◆ **Raw data**:
....
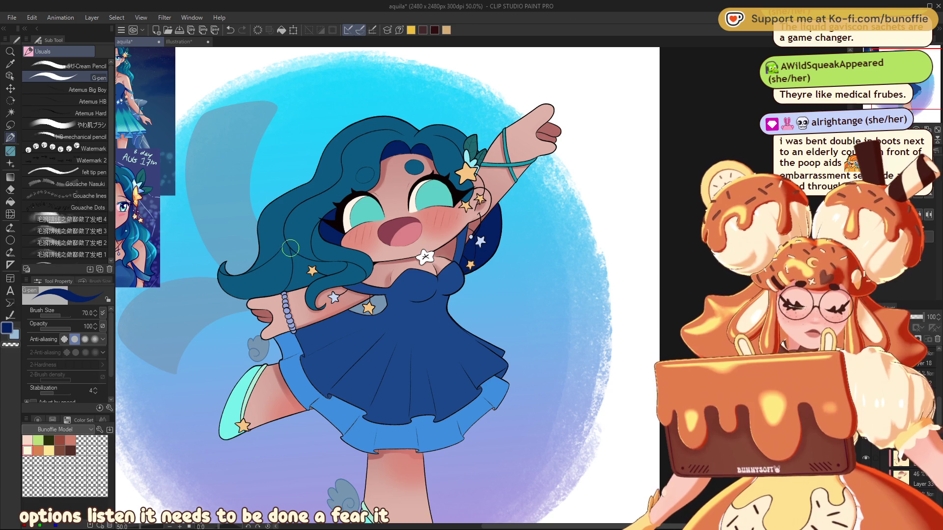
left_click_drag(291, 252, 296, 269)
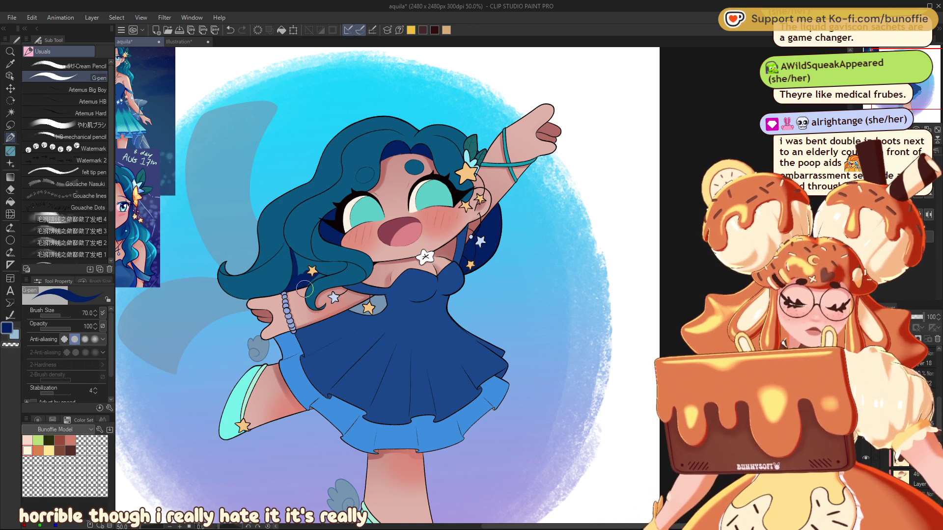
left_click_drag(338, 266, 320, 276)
....
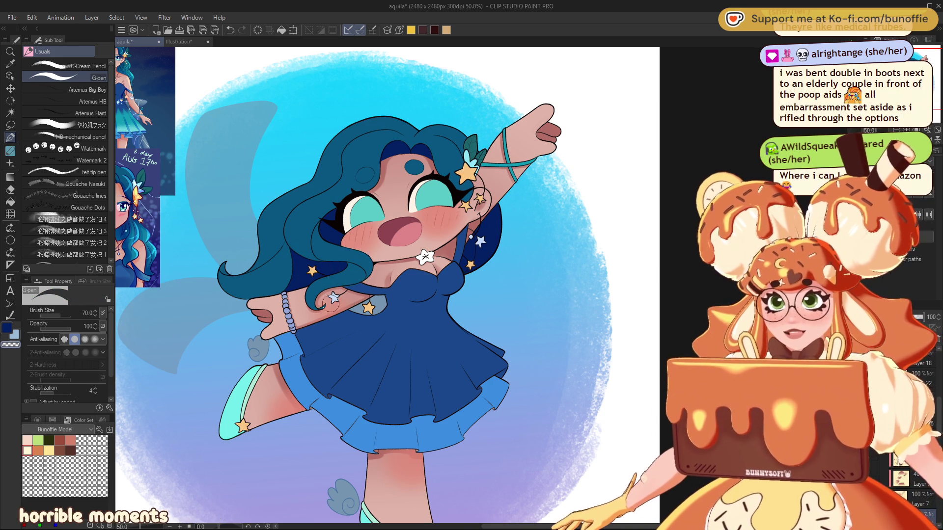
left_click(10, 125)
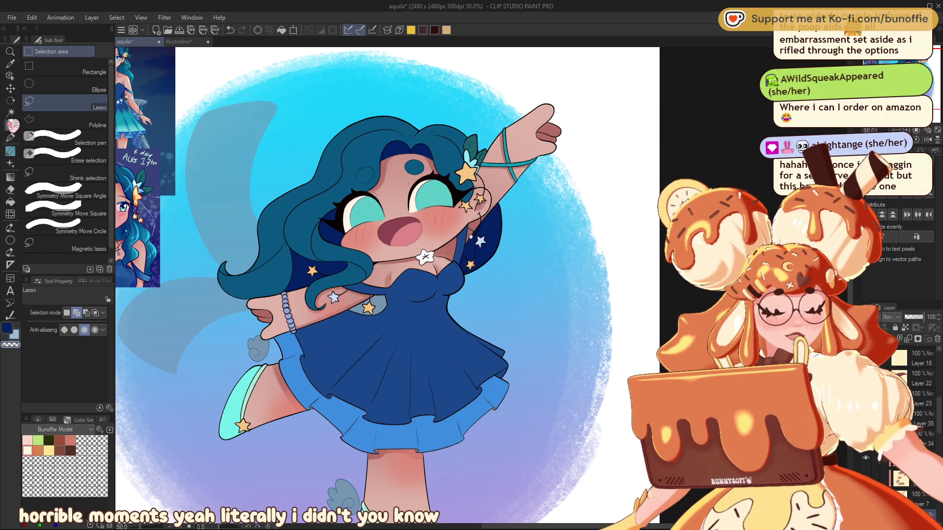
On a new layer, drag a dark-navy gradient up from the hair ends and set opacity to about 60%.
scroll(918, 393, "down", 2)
....
◆ **What this task involves**: Out of the records above, please copy exactly the lines from the line with "left_click_drag(291, 252, 296, 269)" up to and including the line with "left_click_drag(338, 266, 320, 276)", minus the pictures.

◆ **Response area**:
left_click_drag(291, 252, 296, 269)
left_click_drag(338, 266, 320, 276)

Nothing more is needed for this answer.